What I’m Grilling Now: Chicken Parmesan
Hi, everyone. I’m pleased to introduce a new column on Barbecuebible.com: What I’m Grilling Now. No exotic dishes from my travels around Planet Barbecue. No icons of barbecue, with the attendant disputes: charcoal versus wood; dry rub versus wet; mustard versus vinegar sauce, etc.
No, in this column I’ll tell you what I, Steven Raichlen, am grilling now—at home, for my family, without a special trip to the market. The kind of food my wife and I prepare when I’m not “working”—that is developing recipes or preparing food for a photo shoot. What Raichlen cooks, make that grills, on a normal weeknight—pretty much using ingredients found in his fridge.

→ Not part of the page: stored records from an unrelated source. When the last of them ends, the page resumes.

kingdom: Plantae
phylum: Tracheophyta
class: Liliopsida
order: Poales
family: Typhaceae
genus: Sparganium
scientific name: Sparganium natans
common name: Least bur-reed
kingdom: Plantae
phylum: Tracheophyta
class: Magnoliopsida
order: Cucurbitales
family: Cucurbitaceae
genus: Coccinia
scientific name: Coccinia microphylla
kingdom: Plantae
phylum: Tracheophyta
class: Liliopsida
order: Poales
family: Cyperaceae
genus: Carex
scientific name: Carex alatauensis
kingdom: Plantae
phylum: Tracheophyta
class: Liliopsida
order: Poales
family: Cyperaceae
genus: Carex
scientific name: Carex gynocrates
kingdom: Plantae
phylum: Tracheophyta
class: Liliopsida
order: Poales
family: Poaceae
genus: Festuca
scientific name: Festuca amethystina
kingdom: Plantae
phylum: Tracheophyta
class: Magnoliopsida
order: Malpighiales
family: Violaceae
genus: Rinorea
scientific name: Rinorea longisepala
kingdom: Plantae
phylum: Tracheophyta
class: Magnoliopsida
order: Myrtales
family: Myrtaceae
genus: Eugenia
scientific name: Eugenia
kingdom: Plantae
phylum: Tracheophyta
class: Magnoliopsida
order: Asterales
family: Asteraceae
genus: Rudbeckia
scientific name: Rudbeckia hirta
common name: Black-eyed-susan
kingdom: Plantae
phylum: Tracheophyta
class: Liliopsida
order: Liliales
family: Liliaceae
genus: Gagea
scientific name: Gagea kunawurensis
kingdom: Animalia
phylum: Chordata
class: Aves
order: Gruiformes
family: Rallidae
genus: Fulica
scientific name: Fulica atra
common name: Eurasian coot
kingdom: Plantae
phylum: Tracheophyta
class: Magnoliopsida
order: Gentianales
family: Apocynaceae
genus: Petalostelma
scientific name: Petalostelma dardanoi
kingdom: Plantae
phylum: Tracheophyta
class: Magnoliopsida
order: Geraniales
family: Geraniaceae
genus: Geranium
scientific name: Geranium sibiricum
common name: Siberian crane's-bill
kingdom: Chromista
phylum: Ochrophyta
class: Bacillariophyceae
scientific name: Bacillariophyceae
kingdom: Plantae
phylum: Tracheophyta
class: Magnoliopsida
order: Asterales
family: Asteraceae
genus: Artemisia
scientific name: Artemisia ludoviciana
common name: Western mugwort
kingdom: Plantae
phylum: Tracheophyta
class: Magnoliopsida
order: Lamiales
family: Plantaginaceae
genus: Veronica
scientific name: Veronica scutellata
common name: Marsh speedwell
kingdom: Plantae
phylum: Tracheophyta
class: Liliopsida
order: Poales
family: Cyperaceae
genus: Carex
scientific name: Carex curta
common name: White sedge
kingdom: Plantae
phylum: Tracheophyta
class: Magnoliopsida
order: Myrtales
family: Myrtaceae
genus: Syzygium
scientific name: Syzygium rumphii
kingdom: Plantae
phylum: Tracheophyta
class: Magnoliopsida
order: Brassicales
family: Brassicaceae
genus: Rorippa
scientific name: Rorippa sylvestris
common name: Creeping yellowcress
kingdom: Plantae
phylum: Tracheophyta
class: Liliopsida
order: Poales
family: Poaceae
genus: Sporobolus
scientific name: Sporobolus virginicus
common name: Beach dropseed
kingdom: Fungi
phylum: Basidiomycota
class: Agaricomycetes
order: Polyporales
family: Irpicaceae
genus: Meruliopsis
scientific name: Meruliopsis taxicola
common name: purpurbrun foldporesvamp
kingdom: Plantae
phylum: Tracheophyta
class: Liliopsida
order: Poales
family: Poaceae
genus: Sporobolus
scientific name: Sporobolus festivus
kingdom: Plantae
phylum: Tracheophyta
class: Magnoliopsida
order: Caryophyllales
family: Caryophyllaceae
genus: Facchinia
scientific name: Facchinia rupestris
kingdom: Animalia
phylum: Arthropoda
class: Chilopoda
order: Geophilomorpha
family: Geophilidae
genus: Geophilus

First up, a barbecue riff on classic chicken parmigiana. My wife had picked up some chicken breasts—organic from Bell & Evans. Yeah, I know I usually espouse dark meat, but sometimes you just want the mild, clean, lean taste of a chicken breast. We also had some killer tomato sauce—left over from a previous pasta dinner. (You’ll find the recipe in my book Man Made Meals: The Essential Cookbook for Guys—Workman Publishing.) We had breadcrumbs (homemade of course), because we always have breadcrumbs in the freezer. And a hunk of Parmigiano-Reggiano cheese, because we always keep that on hand, too.
Now I like traditional chicken parmigiana as much as the next guy, but what I don’t like is all the fat associated with deep-frying the chicken. But what if you could cook it on the grill? First, you’d add fire and smoke flavors while eliminating the excess fat. Second, you’d avoid the mess associated with deep fat frying. Finally, you’d get to hang out by the grill—my favorite spot on the premises anyway.
Here’s how I did it:
Step 1. Pound the chicken breasts slightly, then sprinkle them on both sides with salt, pepper, your favorite dried Italian seasoning, and extra virgin olive oil.
Step 2. Set up the grill for direct grilling and preheat to medium-high. Sear each breast on each side until lightly browned—not quite cooked through—a couple minutes per side.
Step 3. Dredge the breasts in breadcrumbs (conveniently spread out in a foil drip pan) on both sides, shaking off the excess. Drizzle a little more olive oil over each. You do this now, not when the chicken is raw, so you won’t burn the breadcrumbs.
Step 4. Continue grilling the breasts until darkly browned on the bottom. Yeah, you can give each a quarter turn to lay on a crosshatch of grill marks.
Step 5. Turn the breasts over and generously spoon tomato sauce on top. On top of that, pile on freshly and finely grated parmesan cheese. Cover the grill and continue grilling the breasts until the bottoms are browned, the meat is cooked through, and the cheese has melted on top. (Note: If you’re working on a gas grill with a rear rotisserie, turn it on when you flip the breasts—the radiant heat will help melt the cheese.)
I give you chicken parmigiana on the grill.
Wine? Barolo if you feel like splurging. Lambrusco if you feel like partying down.